**Your goal:**
Copy each line of the entries that contains the word "queueing".

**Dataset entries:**
--- START ---

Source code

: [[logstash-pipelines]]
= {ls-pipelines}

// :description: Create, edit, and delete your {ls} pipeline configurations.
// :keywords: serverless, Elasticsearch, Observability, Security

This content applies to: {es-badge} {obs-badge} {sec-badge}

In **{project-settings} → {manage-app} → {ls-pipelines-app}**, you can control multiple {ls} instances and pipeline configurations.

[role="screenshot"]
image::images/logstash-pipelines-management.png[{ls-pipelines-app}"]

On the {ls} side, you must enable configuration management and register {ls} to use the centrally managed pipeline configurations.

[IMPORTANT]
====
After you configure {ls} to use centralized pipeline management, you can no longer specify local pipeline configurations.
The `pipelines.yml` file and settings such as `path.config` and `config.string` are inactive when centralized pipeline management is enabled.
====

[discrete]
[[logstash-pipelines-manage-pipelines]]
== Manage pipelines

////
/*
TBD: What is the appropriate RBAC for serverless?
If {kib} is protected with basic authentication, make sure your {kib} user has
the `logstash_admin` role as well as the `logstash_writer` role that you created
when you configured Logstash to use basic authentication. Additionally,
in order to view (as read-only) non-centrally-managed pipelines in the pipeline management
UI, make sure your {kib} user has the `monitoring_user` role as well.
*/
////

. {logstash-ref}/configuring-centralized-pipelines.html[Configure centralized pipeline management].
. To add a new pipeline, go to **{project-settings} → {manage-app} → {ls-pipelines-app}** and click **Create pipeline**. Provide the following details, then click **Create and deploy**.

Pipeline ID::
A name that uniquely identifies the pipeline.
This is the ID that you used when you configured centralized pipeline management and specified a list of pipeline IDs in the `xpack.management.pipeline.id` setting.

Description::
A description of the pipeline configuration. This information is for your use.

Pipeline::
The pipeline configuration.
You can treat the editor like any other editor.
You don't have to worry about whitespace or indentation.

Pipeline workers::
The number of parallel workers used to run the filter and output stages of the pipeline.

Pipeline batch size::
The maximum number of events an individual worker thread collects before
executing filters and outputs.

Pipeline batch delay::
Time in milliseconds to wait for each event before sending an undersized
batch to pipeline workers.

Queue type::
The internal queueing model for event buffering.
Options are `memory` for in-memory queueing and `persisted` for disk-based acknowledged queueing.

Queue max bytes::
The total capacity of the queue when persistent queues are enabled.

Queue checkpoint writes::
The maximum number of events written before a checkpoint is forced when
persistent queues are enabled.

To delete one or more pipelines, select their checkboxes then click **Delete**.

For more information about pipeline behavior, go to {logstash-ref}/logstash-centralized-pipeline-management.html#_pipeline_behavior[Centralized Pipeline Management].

--- END ---

**Exercise response:**
The internal queueing model for event buffering.
Options are `memory` for in-memory queueing and `persisted` for disk-based acknowledged queueing.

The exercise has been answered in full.